Дело было в колесном цехе Похаринских железнодорожных мастерских. Погребенный под пылью и железной стружкой, цех молчал. Редкие бригады возились у токарных станков и гидравлических прессов, налаживая их точить колесные бандажи и надевать оси. Старая грязь и копоть висела на балках махрами, пахло сыростью и мазутом, разреженный свет осени мертво сиял на механизмах.
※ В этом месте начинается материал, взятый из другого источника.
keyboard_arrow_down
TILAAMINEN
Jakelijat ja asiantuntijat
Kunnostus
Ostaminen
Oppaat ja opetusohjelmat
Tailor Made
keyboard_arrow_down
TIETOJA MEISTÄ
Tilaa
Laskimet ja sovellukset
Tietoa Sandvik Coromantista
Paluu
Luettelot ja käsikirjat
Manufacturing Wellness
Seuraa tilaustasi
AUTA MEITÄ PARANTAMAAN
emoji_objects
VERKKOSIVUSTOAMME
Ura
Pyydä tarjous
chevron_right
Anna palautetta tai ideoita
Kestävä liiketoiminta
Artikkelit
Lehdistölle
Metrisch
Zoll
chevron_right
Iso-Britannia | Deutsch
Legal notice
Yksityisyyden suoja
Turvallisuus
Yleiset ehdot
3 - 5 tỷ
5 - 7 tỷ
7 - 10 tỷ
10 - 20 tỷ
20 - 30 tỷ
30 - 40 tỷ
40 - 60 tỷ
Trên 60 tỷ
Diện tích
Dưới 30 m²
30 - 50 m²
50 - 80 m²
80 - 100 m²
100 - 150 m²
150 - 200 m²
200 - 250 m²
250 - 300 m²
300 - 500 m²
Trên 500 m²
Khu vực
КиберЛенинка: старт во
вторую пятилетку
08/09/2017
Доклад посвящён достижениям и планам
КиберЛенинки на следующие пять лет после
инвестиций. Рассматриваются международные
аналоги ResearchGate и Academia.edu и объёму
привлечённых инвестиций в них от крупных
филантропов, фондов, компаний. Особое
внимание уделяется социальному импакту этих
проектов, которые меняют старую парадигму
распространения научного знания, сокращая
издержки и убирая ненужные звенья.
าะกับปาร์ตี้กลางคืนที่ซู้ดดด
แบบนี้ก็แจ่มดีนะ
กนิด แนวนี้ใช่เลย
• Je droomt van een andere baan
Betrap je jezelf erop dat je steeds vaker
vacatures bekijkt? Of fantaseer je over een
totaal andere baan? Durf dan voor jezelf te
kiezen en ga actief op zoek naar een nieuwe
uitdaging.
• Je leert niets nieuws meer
Около мастерских росли купыри и лопухи, теперь одеревеневшие от старости. На всем пространстве двора лежали изувеченные неимоверной работой паровозы. Дикие горы железа, однако, не походили на природу, а говорили о погибшем техническом искусстве. Тонкая арматура, точные части ведущего механизма указывали на напряжение и энергию, трепетавшие когда-то в этих верных машинах. Эшелоны царской войны, железнодорожную гражданскую войну, степную скачку срочных продовольственных маршрутов — всё видели и вынесли паровозы, а теперь залегли в смертном обмороке в деревенские травы, неуместные рядом с машиной.
— А на что тебе доски? — спросил Зворычный Иконникова.
— Гроб сделать — сын помер!.. — ответил Иконников.
— Большой сын?
— Семнадцать лет!
— Что с ним?
— От тифа!
Иконников отвернулся и худой старой рукой закрыл лицо. Этого никогда Зворычный не видел, и ему стало стыдно, жалко и неловко. Вот — человек всю жизнь мучился, работал и молчал, а теперь жалостно и беззащитно закрыл свое лицо.
— Кормил-кормил, растил-растил, питал-питал! — шептал про себя Иконников, почти не плача.